Mas o que era uma iniciativa espontânea dos estudantes, passou a ganhar outra dimensão com a presença de pastores e influenciadores religiosos em escolas públicas.
Nas redes sociais, esses influenciadores compartilham vídeos de alunos chorando, cantando louvores e recebendo orações dentro dos colégios – o que especialistas avaliam que pode ser configurado como a prática de um culto. Na visão desses especialistas, o cenário levanta questionamentos sobre a laicidade do Estado e os limites da liberdade religiosa no ambiente escolar.
Advogados ouvidos pelo g1 explicam que, independentemente da religião, os alunos podem exercer a liberdade de crença, desde que isso não atrapalhe as atividades pedagógicas, que seja autorizado pela gestão e que respeite os limites da escola e de outros estudantes.

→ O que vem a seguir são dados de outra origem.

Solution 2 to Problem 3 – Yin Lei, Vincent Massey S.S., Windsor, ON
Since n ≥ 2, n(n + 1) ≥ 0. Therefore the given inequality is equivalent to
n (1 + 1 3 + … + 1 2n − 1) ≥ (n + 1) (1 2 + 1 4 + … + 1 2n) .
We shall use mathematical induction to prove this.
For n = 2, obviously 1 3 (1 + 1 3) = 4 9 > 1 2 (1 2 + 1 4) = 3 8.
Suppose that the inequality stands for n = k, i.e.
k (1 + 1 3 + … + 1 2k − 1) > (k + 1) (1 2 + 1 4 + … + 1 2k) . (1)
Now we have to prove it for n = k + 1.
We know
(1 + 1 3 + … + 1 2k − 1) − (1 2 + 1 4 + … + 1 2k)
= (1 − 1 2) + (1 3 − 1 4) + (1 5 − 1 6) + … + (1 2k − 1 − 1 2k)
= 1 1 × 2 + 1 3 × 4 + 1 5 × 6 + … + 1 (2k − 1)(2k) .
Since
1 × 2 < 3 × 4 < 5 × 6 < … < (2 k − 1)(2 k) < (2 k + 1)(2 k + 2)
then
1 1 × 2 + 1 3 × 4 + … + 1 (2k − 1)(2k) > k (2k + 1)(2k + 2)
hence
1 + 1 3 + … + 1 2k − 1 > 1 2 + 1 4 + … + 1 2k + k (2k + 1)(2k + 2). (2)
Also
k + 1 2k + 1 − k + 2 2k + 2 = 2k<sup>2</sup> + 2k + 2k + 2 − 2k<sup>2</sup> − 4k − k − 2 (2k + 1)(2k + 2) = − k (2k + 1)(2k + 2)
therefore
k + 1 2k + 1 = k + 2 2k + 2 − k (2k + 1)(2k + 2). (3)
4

Já a entrada de líderes religiosos nas escolas públicas pode ser inconstitucional, se não estiver na grade curricular e inserido no contexto de ensino religioso previsto por lei. Neste caso, o artigo 19 da Constituição brasileira diz que órgãos públicos não podem promover ou favorecer cultos religiosos ou igrejas.
Você sabe o que é intervalo bíblico?
Abaixo, nesta reportagem você vai ver:
Intervalo bíblico: de alunos para alunos
Pastores e influenciadores nas escolas públicas
É proibido fazer intervalo bíblico?
Qual é o limite da atuação dos líderes religiosos?

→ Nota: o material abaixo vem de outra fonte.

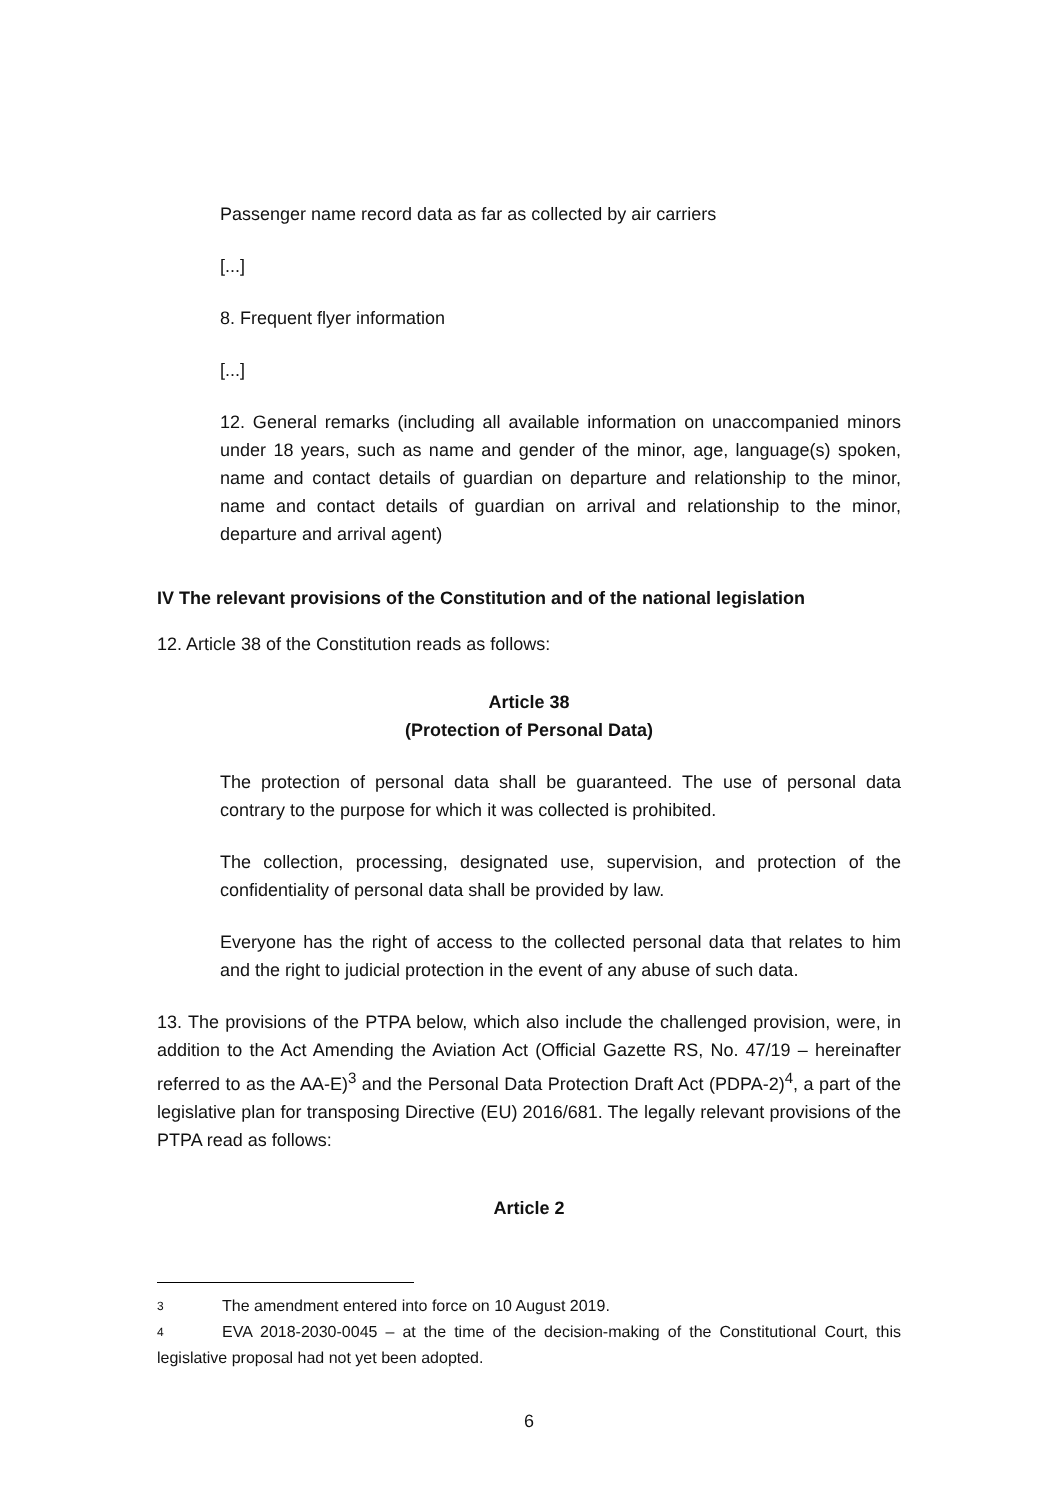Passenger name record data as far as collected by air carriers
[...]
8. Frequent flyer information
[...]
12. General remarks (including all available information on unaccompanied minors under 18 years, such as name and gender of the minor, age, language(s) spoken, name and contact details of guardian on departure and relationship to the minor, name and contact details of guardian on arrival and relationship to the minor, departure and arrival agent)
IV The relevant provisions of the Constitution and of the national legislation
12. Article 38 of the Constitution reads as follows:
Article 38
(Protection of Personal Data)
The protection of personal data shall be guaranteed. The use of personal data contrary to the purpose for which it was collected is prohibited.
The collection, processing, designated use, supervision, and protection of the confidentiality of personal data shall be provided by law.
Everyone has the right of access to the collected personal data that relates to him and the right to judicial protection in the event of any abuse of such data.
13. The provisions of the PTPA below, which also include the challenged provision, were, in addition to the Act Amending the Aviation Act (Official Gazette RS, No. 47/19 – hereinafter referred to as the AA-E)<sup>3</sup> and the Personal Data Protection Draft Act (PDPA-2)<sup>4</sup>, a part of the legislative plan for transposing Directive (EU) 2016/681. The legally relevant provisions of the PTPA read as follows:
Article 2
3 The amendment entered into force on 10 August 2019.
4 EVA 2018-2030-0045 – at the time of the decision-making of the Constitutional Court, this legislative proposal had not yet been adopted.
6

Prós x contras: duas visões sobre o tema
Promotoria debate a prática em Pernambuco
Bruna Azevedo e Thalita Ferraz
Desde do ano passado, Felipe Arantes, de 15 anos, participa de um grupo de devocional na Escola Doutor Francisco Pessoa de Queiroz, localizada em Recife. O encontro, que é autorizado pelos gestores, acontece duas vezes por semana nos intervalos.
O jovem também conta que o devocional começou por livre vontade dos alunos – todos evangélicos – e não foi uma ordem de nenhuma igreja.

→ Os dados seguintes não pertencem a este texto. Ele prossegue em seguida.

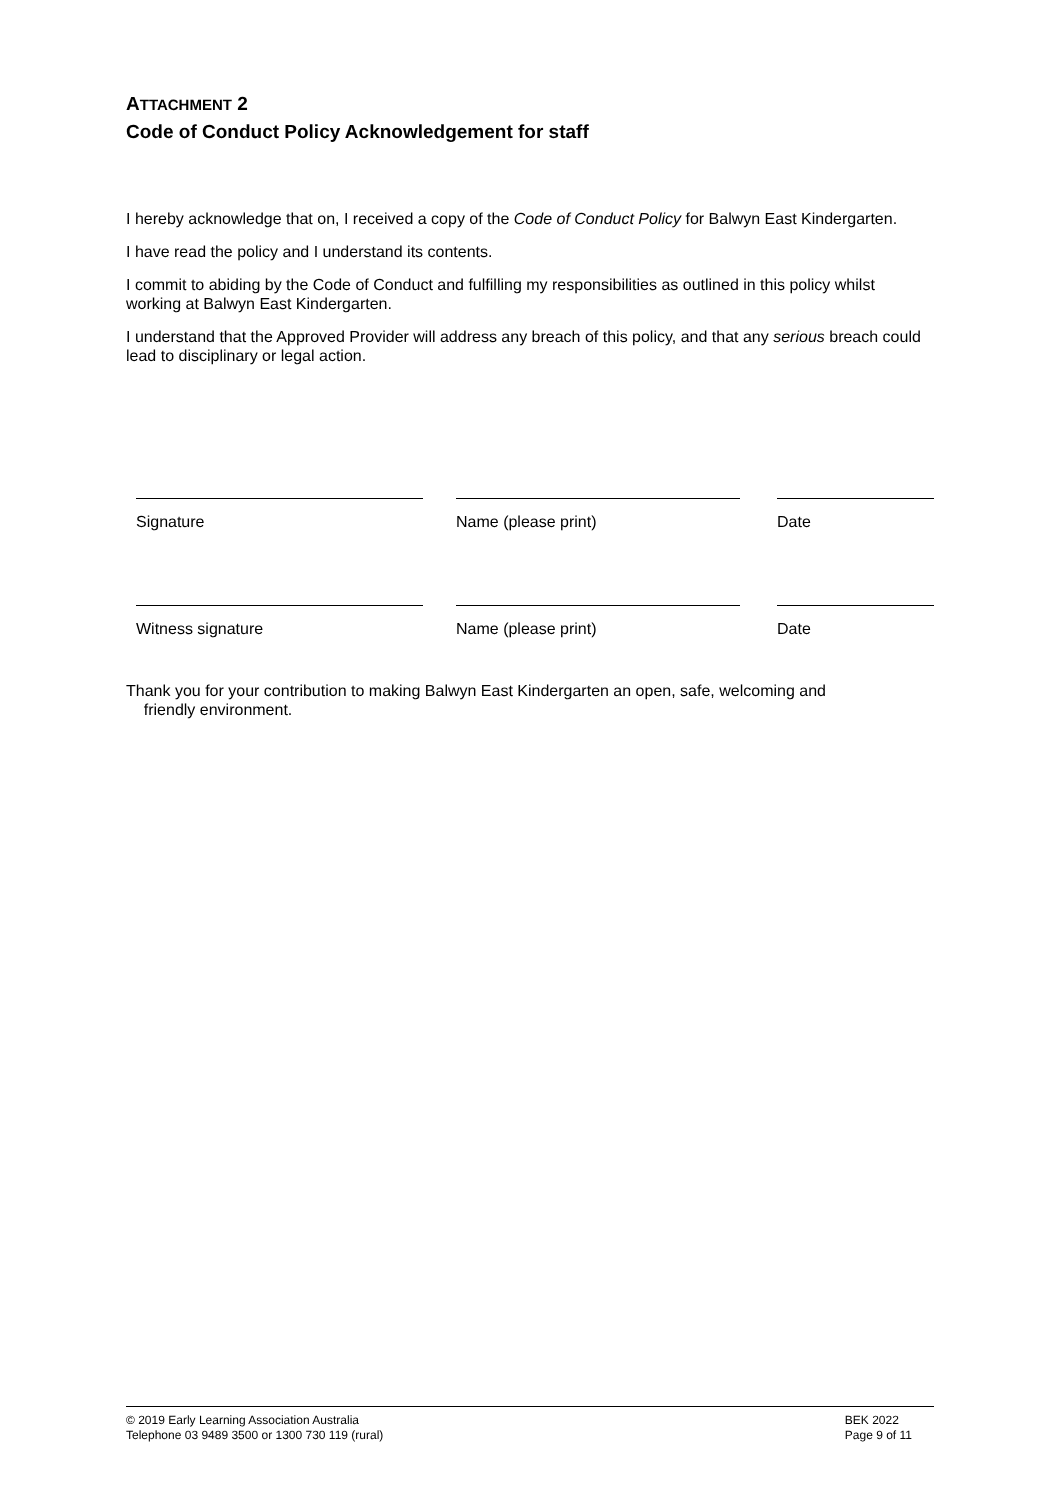ATTACHMENT 2
Code of Conduct Policy Acknowledgement for staff
I hereby acknowledge that on, I received a copy of the Code of Conduct Policy for Balwyn East Kindergarten.
I have read the policy and I understand its contents.
I commit to abiding by the Code of Conduct and fulfilling my responsibilities as outlined in this policy whilst working at Balwyn East Kindergarten.
I understand that the Approved Provider will address any breach of this policy, and that any serious breach could lead to disciplinary or legal action.
Signature Name (please print) Date
Witness signature Name (please print) Date
Thank you for your contribution to making Balwyn East Kindergarten an open, safe, welcoming and
friendly environment.
© 2019 Early Learning Association Australia
Telephone 03 9489 3500 or 1300 730 119 (rural)
BEK 2022
Page 9 of 11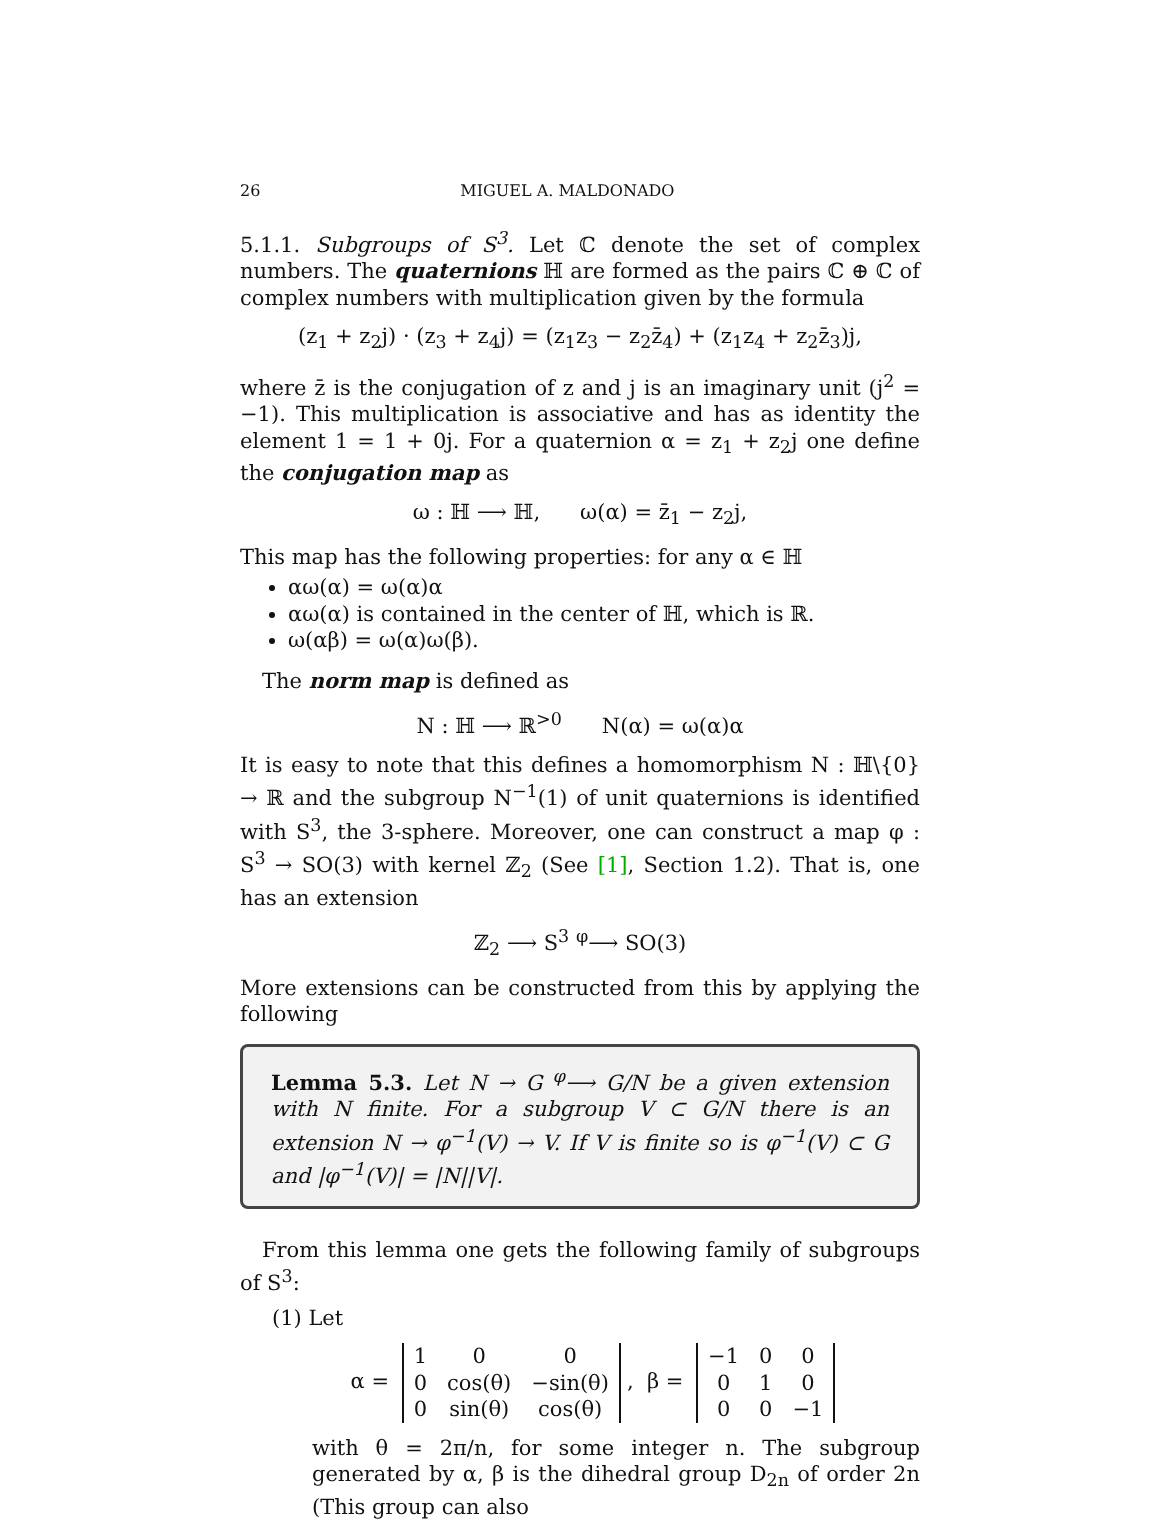26 MIGUEL A. MALDONADO
5.1.1. Subgroups of S<sup>3</sup>. Let ℂ denote the set of complex numbers. The quaternions ℍ are formed as the pairs ℂ ⊕ ℂ of complex numbers with multiplication given by the formula
(z<sub>1</sub> + z<sub>2</sub>j) · (z<sub>3</sub> + z<sub>4</sub>j) = (z<sub>1</sub>z<sub>3</sub> − z<sub>2</sub>z̄<sub>4</sub>) + (z<sub>1</sub>z<sub>4</sub> + z<sub>2</sub>z̄<sub>3</sub>)j,
where z̄ is the conjugation of z and j is an imaginary unit (j<sup>2</sup> = −1). This multiplication is associative and has as identity the element 1 = 1 + 0j. For a quaternion α = z<sub>1</sub> + z<sub>2</sub>j one define the conjugation map as
ω : ℍ ⟶ ℍ, ω(α) = z̄<sub>1</sub> − z<sub>2</sub>j,
This map has the following properties: for any α ∈ ℍ
αω(α) = ω(α)α
αω(α) is contained in the center of ℍ, which is ℝ.
ω(αβ) = ω(α)ω(β).
The norm map is defined as
N : ℍ ⟶ ℝ<sup>>0</sup> N(α) = ω(α)α
It is easy to note that this defines a homomorphism N : ℍ\{0} → ℝ and the subgroup N<sup>−1</sup>(1) of unit quaternions is identified with S<sup>3</sup>, the 3-sphere. Moreover, one can construct a map φ : S<sup>3</sup> → SO(3) with kernel ℤ<sub>2</sub> (See [1], Section 1.2). That is, one has an extension
ℤ<sub>2</sub> ⟶ S<sup>3</sup> <sup>φ</sup>⟶ SO(3)
More extensions can be constructed from this by applying the following
Lemma 5.3. Let N → G <sup>φ</sup>⟶ G/N be a given extension with N finite. For a subgroup V ⊂ G/N there is an extension N → φ<sup>−1</sup>(V) → V. If V is finite so is φ<sup>−1</sup>(V) ⊂ G and |φ<sup>−1</sup>(V)| = |N||V|.
From this lemma one gets the following family of subgroups of S<sup>3</sup>:
(1) Let
α =
| 1 | 0 | 0 |
| 0 | cos(θ) | −sin(θ) |
| 0 | sin(θ) | cos(θ) |
, β =
| −1 | 0 | 0 |
| 0 | 1 | 0 |
| 0 | 0 | −1 |
with θ = 2π/n, for some integer n. The subgroup generated by α, β is the dihedral group D<sub>2n</sub> of order 2n (This group can also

“Na minha visão como cristão, o intervalo bíblico é importante para alimentar e aumentar a nossa fé diante das dificuldades que enfrentamos na escola. Nos poucos minutos de encontro que a gente tem, nós cantamos louvores e lemos a bíblia”, disse Felipe.
Durante o segundo ano do ensino médio, em 2023, Nayane Ramos participou de um intervalo bíblico na Escola Estadual Anísio Teixeira, localizada em Natal. A jovem de 18 anos conta que o encontro foi autorizado pelos coordenadores “a partir do momento em que não houvesse conflitos na escola e não tirasse o foco dos estudos”.
“O devocional é importante para a conexão com Deus para quem é cristão. Como a escola pública é laica, os outros alunos de outras religiões também podiam se reunir se quisessem”, afirma.
Nayane conta à reportagem que teve um dia em que uma estudante da religião candomblé se sentiu desconfortável ao ver os alunos cristãos cantando louvores no intervalo. Mas, segundo a jovem, o caso não foi notificado para a direção da escola.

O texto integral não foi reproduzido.